Portanto, “Megalópolis” não é movida pela busca da perfeição, e a obra em si não deve ser vista como sinônimo desse conceito; afinal, assim como na vida humana, no cinema, o conceito de perfeição é inaplicável. É compreensível que, após mais de 40 anos em produção, a narrativa reúna diferentes acontecimentos políticos e econômicos da história norte-americana, resultando em uma sobrecarga de visões de Coppola, acumuladas ao longo do tempo. Em suma, sua abordagem parece ser mais interessante do que o próprio roteiro, que raramente desenvolve todos os temas que propõe. Da mesma forma, seu descontrole de tom, embora rico em conteúdo, não atinge suas intenções de maneira eficaz, por mais notáveis que sejam. Para o bem e para o mal, “Megalópolis” é uma obra repleta de ideais, que tem muito a dizer ao espectador e aguardou mais de 40 anos para se concretizar.
Contudo, a cada minuto que se passou desde que os créditos finais subiram na grande telona, não deixei de refletir sobre o apresentado, mais pelo que representa do que pela obra em si. O cinema, afinal, não se trata de fornecer respostas, mas sim de fazer as perguntas corretas. “Megalópolis” é, portanto, um risco que se distancia da narrativa hollywoodiana clássica, vindo de um artista que, assim como seu protagonista, nos convida a sonhar por meio de uma síntese do mundo humano.

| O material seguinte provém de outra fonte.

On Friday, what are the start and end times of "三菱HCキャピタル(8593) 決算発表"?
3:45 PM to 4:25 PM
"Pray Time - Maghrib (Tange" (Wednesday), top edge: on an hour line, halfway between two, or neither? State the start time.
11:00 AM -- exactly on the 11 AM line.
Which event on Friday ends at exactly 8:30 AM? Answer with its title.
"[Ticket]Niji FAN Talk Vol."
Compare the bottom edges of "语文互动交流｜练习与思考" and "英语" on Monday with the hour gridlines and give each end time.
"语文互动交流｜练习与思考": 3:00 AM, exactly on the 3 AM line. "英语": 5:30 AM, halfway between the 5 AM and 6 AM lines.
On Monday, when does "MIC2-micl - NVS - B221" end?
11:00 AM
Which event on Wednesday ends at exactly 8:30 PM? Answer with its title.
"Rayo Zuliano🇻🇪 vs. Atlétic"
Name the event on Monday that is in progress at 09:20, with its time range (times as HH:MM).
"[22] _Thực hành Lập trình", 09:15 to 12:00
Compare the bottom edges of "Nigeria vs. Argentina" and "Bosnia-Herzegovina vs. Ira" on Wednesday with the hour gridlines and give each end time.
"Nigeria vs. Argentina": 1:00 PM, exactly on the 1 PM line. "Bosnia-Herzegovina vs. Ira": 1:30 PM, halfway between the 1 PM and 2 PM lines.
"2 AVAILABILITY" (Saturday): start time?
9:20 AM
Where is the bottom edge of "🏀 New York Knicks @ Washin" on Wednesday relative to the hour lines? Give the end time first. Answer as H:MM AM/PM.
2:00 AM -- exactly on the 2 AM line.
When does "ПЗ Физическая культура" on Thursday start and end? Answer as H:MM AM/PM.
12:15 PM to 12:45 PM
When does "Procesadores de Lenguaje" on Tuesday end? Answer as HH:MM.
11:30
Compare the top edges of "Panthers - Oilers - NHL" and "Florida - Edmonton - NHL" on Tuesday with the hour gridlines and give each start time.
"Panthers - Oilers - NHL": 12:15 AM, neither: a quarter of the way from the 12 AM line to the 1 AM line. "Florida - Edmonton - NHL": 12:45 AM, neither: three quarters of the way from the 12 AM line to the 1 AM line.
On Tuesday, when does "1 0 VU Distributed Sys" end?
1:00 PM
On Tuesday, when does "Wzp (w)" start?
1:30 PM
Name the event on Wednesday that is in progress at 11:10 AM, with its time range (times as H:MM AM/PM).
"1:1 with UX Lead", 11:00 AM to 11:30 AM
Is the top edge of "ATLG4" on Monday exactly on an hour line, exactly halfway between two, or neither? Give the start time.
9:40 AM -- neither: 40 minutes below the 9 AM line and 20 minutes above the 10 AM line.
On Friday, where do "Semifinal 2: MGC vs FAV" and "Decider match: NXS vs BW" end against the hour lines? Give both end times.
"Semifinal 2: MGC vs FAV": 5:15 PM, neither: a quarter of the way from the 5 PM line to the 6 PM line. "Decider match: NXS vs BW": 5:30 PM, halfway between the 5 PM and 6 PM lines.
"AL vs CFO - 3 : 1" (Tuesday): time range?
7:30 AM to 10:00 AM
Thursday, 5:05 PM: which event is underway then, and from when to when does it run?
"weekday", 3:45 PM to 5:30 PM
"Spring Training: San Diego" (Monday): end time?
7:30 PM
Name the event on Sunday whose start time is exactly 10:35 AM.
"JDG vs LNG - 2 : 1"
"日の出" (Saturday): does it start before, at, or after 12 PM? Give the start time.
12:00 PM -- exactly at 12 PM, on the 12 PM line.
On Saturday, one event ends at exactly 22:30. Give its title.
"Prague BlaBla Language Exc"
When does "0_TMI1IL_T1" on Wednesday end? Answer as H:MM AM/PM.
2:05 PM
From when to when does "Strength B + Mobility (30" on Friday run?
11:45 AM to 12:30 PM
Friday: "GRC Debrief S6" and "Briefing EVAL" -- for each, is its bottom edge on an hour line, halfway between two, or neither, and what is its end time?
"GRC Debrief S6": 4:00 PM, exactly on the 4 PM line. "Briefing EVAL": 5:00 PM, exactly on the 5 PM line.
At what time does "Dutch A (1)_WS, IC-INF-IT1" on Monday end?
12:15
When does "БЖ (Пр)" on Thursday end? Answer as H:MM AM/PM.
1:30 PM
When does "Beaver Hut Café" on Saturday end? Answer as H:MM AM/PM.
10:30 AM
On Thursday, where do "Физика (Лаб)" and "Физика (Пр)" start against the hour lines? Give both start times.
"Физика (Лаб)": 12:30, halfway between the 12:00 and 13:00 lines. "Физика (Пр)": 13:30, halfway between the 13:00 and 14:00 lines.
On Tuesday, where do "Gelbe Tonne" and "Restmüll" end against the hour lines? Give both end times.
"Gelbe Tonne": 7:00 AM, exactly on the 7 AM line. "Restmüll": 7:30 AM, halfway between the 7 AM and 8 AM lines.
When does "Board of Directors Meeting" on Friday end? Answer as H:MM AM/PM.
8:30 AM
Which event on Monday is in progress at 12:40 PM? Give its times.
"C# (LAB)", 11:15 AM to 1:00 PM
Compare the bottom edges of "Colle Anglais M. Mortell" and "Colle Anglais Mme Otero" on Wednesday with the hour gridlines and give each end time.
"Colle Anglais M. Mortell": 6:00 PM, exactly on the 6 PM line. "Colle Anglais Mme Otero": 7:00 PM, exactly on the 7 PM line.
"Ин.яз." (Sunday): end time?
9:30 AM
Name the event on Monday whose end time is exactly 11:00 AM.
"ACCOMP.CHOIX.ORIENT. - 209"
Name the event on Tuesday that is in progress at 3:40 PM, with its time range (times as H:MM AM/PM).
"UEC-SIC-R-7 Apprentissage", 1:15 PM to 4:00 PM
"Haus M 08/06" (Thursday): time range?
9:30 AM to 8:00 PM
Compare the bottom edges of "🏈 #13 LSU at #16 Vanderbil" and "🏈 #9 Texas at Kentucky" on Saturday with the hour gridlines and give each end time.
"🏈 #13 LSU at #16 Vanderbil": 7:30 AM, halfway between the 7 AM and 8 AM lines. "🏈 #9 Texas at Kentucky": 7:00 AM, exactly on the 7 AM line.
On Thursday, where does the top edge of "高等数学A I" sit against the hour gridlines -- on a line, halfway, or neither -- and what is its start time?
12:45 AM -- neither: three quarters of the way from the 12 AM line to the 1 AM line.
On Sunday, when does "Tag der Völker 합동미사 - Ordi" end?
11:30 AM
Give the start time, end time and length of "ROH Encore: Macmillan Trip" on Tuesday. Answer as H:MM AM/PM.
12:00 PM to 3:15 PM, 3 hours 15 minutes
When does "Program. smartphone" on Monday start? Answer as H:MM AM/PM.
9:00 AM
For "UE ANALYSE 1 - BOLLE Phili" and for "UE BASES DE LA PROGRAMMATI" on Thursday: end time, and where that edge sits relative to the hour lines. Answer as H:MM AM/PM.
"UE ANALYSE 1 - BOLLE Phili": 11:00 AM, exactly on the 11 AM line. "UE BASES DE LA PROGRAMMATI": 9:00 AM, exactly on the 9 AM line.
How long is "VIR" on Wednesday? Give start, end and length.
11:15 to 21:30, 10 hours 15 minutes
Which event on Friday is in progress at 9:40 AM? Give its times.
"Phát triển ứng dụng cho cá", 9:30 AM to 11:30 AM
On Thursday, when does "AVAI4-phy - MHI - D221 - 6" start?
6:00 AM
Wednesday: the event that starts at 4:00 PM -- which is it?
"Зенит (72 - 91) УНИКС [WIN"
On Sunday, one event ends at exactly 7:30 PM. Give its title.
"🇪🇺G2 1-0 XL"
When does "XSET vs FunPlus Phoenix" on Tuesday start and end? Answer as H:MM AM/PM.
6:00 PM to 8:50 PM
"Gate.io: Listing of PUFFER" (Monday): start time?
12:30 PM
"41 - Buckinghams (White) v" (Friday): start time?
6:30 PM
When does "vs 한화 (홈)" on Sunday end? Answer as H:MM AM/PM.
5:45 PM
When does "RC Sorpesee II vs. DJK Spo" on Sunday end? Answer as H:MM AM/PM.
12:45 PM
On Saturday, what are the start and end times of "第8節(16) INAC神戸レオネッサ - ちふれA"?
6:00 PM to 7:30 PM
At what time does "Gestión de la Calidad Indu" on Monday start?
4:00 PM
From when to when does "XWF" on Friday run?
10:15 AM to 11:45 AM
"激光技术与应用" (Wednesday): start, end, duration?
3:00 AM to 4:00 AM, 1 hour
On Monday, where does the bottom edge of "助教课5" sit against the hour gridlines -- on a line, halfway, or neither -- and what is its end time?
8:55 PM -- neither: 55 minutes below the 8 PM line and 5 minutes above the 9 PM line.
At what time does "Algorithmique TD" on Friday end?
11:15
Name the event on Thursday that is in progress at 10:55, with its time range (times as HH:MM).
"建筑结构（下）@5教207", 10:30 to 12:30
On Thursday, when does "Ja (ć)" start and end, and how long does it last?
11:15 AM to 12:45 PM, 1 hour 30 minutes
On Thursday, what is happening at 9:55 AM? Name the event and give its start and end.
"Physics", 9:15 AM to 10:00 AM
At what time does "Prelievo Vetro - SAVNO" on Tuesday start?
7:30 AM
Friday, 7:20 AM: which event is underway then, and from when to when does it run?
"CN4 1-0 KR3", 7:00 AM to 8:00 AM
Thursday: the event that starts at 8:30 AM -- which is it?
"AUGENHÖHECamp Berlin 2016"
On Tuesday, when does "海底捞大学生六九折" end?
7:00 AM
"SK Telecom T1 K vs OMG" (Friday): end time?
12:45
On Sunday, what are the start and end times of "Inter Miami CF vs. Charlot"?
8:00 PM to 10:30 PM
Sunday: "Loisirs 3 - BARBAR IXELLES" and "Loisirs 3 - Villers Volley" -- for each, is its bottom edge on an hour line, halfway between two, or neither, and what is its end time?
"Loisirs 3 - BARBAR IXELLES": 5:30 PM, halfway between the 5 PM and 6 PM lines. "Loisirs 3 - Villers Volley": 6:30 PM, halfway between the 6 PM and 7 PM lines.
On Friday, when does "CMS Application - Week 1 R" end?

São muitas as emoções e sensações refletidas pelo maneirismo de Coppola; discussões acerca do tempo, e como o perdemos com situações que raramente se valem; discussões políticas dos impérios antigos e contemporâneos; morte e vida; e, principalmente, o entusiasmo de um mundo contemporâneo por vender ideias felizes e, assim, estimular o consumismo de seres essencialmente infelizes.
Em meio a tantas visões futurísticas, a “Megalópolis” de Coppola, apesar de suas falhas, é uma das razões que me fazem amar o cinema – uma arte que provoca discordâncias, elucida a vida contemporânea e influencia a criação de diferentes artistas. Ainda que não se trate de uma “grande obra”, por representar uma arte que desafia as regras convencionais e frequentemente resiste ao passar do tempo, sendo mais imperfeita do que perfeita, é um dos filmes que permanecerá eternamente marcado na minha jornada cinematográfica. Se todo homem possui um Império Romano, o de Coppola é o próprio Império; certamente, “Megalópolis” se tornou um dos meus.